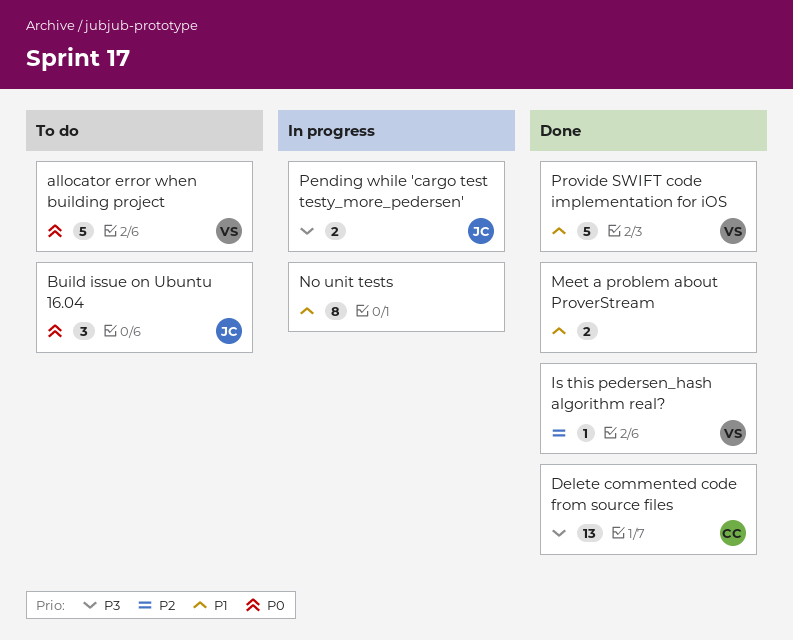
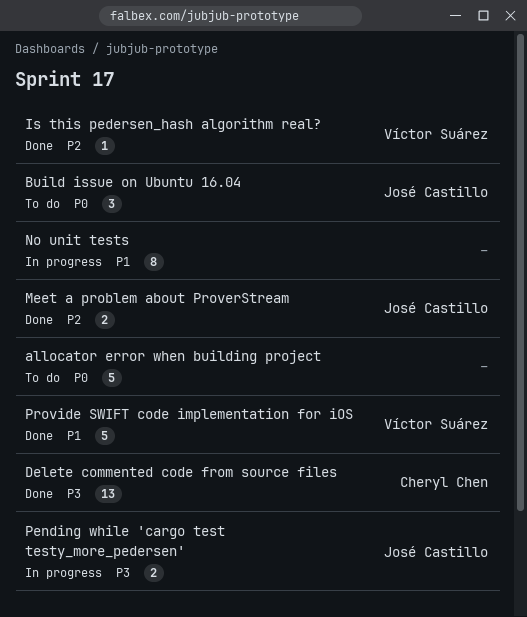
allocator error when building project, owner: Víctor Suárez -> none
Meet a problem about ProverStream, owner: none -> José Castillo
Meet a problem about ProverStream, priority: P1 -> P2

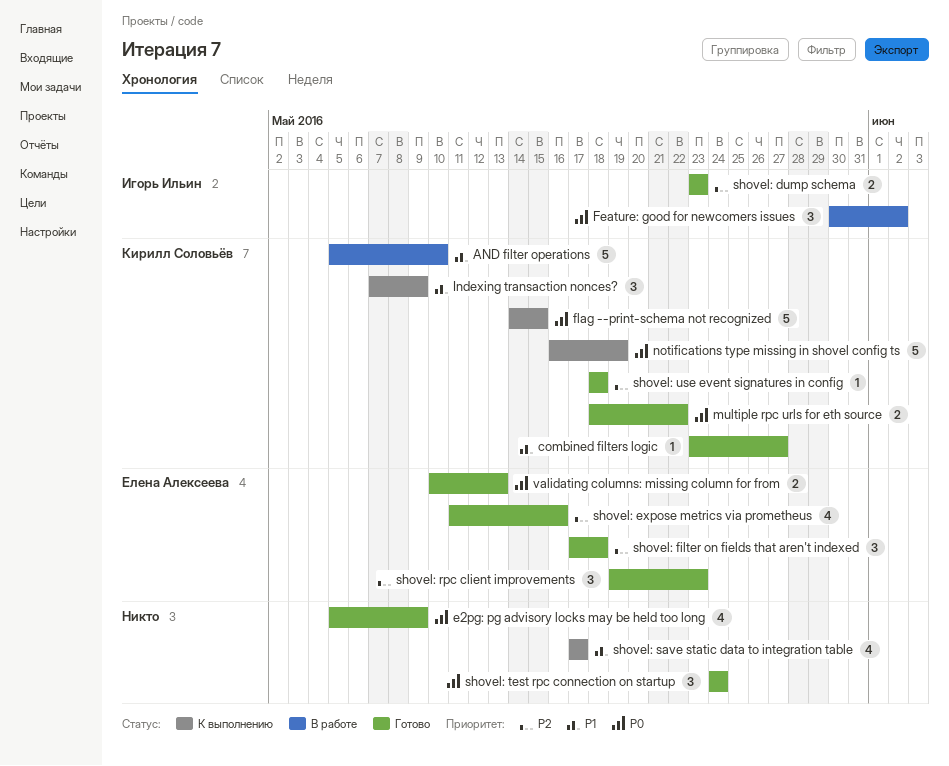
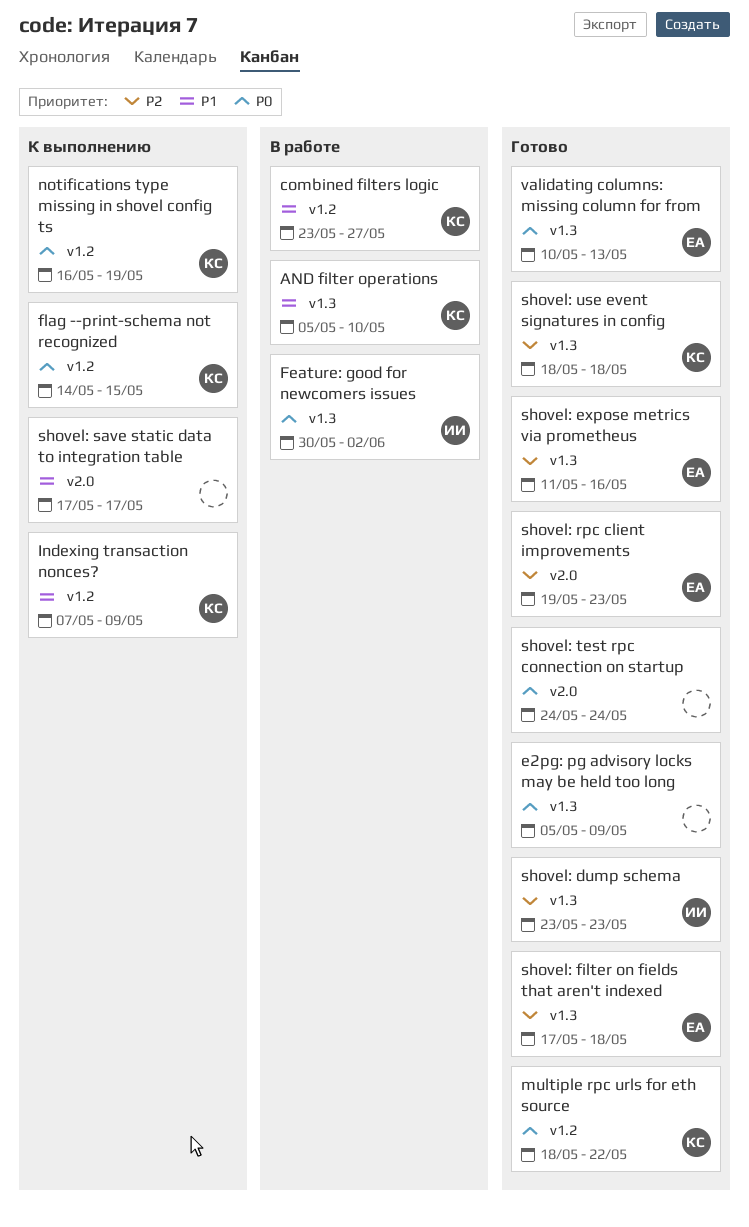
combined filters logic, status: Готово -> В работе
---
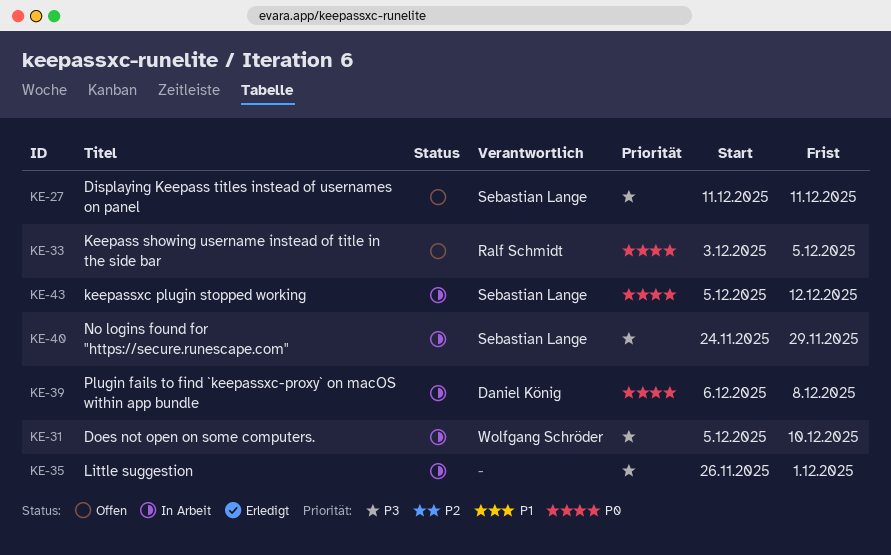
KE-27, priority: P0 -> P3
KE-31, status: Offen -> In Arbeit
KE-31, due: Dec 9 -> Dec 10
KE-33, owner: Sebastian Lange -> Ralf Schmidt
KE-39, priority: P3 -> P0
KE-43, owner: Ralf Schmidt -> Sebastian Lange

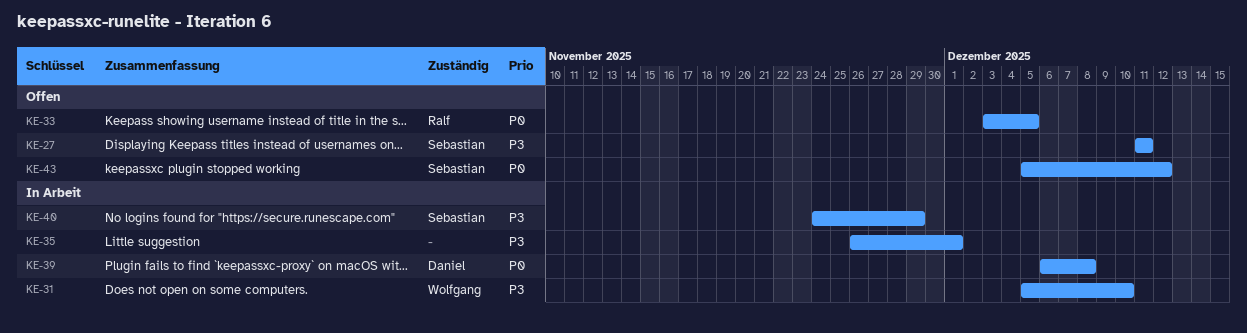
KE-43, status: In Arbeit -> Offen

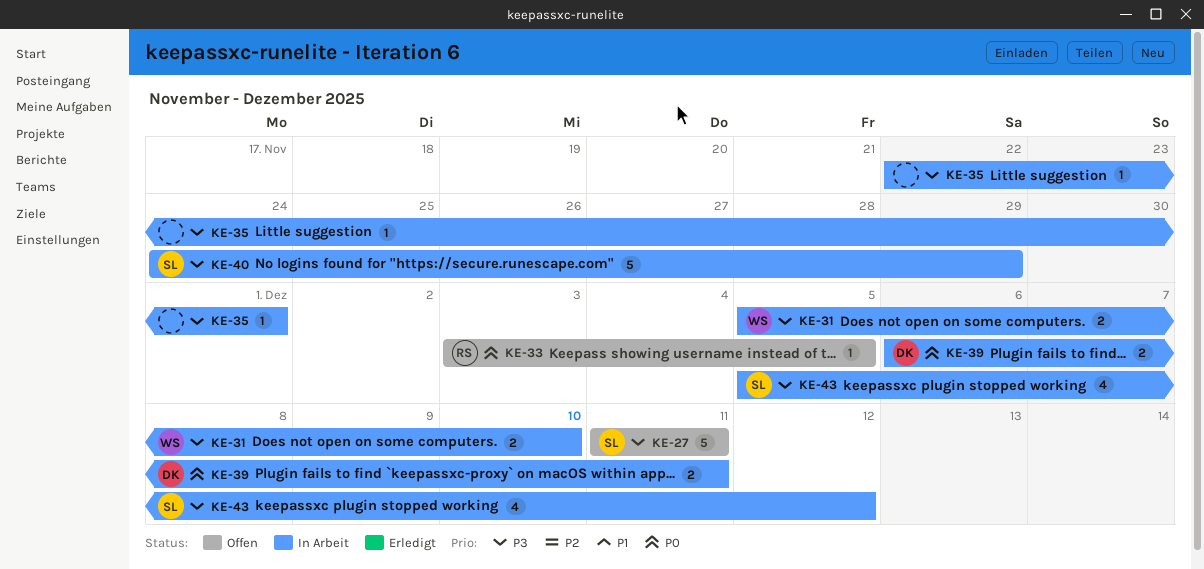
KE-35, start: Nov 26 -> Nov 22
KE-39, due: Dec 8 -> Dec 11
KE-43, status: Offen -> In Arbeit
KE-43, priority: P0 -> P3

Exercise aim -
Every line holding the word "ProverStream" should be copied out of the records above.

Solution -
Meet a problem about ProverStream, owner: none -> José Castillo
Meet a problem about ProverStream, priority: P1 -> P2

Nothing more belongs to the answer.